What needs to be done:
Every line of the material below in which "rest" shows up is to be located and copied.

Recorded data:
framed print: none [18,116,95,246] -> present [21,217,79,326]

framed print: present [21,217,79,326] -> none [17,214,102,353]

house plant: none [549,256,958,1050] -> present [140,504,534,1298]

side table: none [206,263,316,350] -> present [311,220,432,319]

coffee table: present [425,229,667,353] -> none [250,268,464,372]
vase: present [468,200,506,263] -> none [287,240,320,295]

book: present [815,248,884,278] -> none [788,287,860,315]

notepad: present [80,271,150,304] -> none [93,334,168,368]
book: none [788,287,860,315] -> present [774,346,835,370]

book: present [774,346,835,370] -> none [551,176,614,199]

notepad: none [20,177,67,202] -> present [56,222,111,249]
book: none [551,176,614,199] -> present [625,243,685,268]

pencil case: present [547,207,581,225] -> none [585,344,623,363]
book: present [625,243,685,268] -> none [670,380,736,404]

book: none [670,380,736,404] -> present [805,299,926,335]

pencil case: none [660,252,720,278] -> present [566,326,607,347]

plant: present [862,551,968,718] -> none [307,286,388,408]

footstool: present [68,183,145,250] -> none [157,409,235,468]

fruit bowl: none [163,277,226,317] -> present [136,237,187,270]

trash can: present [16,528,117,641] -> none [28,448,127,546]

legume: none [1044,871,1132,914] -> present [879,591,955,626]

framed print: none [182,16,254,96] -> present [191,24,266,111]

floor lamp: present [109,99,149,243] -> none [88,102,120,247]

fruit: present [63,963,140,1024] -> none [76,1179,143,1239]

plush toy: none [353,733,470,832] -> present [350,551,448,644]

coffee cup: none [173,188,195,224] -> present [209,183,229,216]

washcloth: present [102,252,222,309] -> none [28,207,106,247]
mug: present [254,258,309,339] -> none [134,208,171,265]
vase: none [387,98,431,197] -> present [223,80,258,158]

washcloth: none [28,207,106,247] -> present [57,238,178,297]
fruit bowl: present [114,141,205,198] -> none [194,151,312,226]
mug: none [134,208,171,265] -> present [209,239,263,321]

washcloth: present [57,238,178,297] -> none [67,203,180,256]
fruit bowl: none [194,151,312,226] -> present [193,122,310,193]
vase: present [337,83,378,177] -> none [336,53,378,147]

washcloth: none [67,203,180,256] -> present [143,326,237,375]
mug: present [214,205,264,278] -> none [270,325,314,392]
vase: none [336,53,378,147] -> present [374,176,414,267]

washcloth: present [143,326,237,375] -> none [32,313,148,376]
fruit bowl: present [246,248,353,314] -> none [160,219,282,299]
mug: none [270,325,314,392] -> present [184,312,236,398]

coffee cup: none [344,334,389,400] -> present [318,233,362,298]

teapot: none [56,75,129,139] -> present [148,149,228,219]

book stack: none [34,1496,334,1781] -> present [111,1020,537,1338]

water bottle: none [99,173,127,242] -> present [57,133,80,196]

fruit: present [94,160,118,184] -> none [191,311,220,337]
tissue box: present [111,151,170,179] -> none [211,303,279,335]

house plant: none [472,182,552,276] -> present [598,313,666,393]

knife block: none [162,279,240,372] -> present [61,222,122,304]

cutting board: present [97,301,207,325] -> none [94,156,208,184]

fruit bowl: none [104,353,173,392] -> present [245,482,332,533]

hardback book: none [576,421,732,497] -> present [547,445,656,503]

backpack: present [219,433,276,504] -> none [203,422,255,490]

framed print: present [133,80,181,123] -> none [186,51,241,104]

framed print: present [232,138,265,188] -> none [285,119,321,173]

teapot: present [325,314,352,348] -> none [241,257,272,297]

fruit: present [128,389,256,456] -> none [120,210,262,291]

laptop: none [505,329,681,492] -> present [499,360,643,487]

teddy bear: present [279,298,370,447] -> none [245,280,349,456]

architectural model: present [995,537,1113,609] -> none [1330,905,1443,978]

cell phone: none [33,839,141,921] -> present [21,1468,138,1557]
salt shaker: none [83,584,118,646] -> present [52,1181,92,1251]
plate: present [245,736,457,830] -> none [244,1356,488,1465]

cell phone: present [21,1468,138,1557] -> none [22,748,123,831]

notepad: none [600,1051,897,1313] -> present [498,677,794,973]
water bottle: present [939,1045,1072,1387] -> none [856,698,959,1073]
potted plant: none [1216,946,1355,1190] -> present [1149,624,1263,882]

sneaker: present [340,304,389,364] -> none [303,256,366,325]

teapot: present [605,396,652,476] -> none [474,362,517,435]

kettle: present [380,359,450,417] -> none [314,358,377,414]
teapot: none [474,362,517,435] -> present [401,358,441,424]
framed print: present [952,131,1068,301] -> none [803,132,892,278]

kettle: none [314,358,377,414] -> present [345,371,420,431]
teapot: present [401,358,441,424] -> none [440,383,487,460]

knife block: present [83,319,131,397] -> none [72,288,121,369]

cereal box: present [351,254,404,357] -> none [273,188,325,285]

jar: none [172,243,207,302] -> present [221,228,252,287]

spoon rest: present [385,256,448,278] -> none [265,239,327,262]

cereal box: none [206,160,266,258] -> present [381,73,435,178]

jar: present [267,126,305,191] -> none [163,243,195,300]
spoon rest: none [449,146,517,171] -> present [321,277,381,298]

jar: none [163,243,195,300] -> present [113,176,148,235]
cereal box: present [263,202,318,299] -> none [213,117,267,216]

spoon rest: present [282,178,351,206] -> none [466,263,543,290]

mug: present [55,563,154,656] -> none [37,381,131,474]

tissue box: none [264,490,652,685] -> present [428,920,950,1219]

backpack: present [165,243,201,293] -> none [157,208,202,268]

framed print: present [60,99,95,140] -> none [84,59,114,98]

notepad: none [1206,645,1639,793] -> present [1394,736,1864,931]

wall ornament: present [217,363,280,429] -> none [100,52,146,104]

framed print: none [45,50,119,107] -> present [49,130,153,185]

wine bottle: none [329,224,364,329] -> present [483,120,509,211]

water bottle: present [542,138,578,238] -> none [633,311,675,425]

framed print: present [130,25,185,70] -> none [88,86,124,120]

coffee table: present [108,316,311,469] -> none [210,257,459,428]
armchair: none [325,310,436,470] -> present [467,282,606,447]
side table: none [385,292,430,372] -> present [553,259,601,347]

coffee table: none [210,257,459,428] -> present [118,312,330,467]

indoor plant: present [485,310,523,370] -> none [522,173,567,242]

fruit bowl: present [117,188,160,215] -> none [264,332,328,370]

Solved problem:
spoon rest: present [385,256,448,278] -> none [265,239,327,262]
spoon rest: none [449,146,517,171] -> present [321,277,381,298]
spoon rest: present [282,178,351,206] -> none [466,263,543,290]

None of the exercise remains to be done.